Using the records below, output the stretch that opens with the line containing "51: (77, 222, 5.02)" and closes with the line containing "30: (864, 38, 8.30)", exactly and including both lines, with nothing more.

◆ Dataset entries
★ ★ ★ ★

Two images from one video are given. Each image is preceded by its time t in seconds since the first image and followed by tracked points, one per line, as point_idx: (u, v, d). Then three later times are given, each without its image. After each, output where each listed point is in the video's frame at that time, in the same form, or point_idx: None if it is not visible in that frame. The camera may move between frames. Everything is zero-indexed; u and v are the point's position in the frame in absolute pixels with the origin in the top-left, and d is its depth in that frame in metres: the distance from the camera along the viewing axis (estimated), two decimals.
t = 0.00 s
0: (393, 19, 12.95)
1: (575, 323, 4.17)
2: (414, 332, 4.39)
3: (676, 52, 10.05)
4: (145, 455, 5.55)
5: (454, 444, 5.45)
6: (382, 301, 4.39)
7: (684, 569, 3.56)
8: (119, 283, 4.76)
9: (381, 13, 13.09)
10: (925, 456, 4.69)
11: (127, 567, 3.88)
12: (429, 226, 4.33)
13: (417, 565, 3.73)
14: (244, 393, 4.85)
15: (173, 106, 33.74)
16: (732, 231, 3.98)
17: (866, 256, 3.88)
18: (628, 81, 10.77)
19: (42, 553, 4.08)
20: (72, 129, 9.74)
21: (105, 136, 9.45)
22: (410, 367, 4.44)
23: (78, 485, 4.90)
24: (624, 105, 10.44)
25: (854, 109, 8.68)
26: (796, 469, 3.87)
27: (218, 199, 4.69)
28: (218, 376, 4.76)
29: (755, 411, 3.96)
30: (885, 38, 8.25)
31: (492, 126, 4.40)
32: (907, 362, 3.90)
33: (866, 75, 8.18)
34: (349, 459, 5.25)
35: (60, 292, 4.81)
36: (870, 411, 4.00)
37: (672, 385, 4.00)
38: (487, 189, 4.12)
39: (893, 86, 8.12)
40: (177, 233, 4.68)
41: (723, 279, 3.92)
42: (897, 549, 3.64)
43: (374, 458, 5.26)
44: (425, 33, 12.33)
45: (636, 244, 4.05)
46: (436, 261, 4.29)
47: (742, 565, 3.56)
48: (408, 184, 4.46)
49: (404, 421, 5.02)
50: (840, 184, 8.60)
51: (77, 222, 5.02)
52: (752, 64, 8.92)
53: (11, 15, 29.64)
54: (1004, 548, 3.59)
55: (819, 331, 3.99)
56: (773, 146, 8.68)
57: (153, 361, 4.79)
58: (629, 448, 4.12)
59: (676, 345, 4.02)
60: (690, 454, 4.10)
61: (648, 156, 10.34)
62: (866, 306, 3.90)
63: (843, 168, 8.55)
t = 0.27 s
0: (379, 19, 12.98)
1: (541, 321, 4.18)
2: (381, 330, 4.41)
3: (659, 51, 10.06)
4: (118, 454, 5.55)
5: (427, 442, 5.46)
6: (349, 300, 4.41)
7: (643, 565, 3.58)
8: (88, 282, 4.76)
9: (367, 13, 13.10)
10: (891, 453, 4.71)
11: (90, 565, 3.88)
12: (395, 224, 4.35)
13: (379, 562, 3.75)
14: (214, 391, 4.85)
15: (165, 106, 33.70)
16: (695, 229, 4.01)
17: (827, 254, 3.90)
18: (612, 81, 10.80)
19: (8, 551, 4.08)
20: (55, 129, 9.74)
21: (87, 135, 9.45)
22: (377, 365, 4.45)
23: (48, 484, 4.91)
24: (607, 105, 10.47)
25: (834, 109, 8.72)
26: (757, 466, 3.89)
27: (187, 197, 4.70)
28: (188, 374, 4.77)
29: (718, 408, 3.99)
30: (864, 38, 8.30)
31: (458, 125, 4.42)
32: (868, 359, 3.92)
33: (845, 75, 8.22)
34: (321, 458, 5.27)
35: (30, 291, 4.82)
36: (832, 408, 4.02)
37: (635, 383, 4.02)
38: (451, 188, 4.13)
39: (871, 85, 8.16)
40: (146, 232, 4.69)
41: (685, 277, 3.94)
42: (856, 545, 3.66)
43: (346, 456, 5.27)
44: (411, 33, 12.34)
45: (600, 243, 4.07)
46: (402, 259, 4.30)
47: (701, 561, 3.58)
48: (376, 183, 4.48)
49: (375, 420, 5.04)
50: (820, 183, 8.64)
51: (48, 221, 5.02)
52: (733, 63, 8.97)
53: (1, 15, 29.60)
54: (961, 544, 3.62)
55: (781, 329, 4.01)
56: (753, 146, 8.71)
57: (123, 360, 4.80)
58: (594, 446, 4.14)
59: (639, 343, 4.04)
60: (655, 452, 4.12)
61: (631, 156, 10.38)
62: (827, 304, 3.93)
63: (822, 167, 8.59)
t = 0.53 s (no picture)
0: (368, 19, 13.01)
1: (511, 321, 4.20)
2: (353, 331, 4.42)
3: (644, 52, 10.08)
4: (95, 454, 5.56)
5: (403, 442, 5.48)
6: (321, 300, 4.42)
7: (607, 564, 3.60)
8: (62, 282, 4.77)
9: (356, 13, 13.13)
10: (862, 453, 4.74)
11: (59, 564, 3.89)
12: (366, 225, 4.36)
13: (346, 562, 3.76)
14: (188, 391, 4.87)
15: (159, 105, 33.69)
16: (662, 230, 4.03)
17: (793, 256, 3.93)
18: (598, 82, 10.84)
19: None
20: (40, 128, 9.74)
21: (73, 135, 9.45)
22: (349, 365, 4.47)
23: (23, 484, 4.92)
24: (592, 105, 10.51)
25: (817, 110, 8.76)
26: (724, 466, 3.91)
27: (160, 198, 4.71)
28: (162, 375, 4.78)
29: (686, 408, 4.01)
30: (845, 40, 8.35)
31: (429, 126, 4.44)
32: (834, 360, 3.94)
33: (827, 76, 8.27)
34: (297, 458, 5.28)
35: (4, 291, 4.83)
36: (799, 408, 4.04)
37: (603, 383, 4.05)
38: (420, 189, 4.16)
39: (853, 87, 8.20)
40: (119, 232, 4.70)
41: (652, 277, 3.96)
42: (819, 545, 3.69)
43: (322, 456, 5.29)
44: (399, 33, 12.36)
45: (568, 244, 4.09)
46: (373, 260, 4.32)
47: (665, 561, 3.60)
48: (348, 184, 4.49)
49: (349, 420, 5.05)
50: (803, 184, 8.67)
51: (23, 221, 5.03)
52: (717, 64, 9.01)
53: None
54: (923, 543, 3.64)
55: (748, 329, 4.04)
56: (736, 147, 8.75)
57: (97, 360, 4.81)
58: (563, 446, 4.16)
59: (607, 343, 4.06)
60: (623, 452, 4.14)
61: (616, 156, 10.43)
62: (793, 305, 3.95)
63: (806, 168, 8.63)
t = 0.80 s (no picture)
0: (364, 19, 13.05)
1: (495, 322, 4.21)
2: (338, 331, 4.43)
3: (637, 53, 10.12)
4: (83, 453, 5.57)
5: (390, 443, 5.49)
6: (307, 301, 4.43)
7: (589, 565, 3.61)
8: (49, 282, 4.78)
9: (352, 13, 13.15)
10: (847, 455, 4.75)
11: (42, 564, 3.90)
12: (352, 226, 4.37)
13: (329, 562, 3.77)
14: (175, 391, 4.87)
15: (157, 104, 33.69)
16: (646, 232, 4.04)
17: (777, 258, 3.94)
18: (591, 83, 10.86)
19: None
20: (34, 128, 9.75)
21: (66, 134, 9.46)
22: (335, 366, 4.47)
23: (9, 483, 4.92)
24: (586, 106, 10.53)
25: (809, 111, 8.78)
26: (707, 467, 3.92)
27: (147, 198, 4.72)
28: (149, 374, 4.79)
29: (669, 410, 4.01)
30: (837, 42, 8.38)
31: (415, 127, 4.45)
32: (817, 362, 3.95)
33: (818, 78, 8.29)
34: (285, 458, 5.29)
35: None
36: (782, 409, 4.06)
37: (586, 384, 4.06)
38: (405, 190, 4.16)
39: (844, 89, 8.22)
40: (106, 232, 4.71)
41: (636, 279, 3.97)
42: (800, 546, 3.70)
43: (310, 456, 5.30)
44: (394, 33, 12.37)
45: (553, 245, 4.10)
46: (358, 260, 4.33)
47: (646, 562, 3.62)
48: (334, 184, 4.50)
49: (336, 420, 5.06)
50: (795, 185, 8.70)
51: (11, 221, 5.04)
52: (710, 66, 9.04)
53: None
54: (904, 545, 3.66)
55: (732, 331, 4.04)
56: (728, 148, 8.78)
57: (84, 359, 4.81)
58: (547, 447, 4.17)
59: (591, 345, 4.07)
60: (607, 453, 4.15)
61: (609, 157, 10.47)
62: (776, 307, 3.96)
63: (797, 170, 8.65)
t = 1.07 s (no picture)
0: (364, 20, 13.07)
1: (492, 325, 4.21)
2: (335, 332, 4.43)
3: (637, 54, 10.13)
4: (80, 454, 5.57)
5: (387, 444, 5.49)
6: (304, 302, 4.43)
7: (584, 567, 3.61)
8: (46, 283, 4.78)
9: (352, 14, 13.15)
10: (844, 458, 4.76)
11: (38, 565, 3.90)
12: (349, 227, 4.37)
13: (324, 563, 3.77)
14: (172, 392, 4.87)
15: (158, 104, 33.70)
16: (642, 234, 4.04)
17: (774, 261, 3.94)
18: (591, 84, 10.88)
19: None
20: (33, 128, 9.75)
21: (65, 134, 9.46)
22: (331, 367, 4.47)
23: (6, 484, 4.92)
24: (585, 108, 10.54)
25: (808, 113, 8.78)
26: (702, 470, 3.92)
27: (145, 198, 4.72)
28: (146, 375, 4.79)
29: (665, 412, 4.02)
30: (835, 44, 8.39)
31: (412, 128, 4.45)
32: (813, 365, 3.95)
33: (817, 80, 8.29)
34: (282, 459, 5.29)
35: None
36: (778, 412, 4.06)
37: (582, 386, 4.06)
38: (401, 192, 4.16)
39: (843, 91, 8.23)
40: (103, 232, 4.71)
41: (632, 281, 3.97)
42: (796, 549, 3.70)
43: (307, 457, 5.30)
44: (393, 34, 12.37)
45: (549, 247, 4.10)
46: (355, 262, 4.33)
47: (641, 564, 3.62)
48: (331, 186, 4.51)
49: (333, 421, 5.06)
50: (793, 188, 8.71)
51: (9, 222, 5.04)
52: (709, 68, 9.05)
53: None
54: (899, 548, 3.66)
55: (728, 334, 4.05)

★ ★ ★ ★

◆ Exercise response
51: (77, 222, 5.02)
52: (752, 64, 8.92)
53: (11, 15, 29.64)
54: (1004, 548, 3.59)
55: (819, 331, 3.99)
56: (773, 146, 8.68)
57: (153, 361, 4.79)
58: (629, 448, 4.12)
59: (676, 345, 4.02)
60: (690, 454, 4.10)
61: (648, 156, 10.34)
62: (866, 306, 3.90)
63: (843, 168, 8.55)
t = 0.27 s
0: (379, 19, 12.98)
1: (541, 321, 4.18)
2: (381, 330, 4.41)
3: (659, 51, 10.06)
4: (118, 454, 5.55)
5: (427, 442, 5.46)
6: (349, 300, 4.41)
7: (643, 565, 3.58)
8: (88, 282, 4.76)
9: (367, 13, 13.10)
10: (891, 453, 4.71)
11: (90, 565, 3.88)
12: (395, 224, 4.35)
13: (379, 562, 3.75)
14: (214, 391, 4.85)
15: (165, 106, 33.70)
16: (695, 229, 4.01)
17: (827, 254, 3.90)
18: (612, 81, 10.80)
19: (8, 551, 4.08)
20: (55, 129, 9.74)
21: (87, 135, 9.45)
22: (377, 365, 4.45)
23: (48, 484, 4.91)
24: (607, 105, 10.47)
25: (834, 109, 8.72)
26: (757, 466, 3.89)
27: (187, 197, 4.70)
28: (188, 374, 4.77)
29: (718, 408, 3.99)
30: (864, 38, 8.30)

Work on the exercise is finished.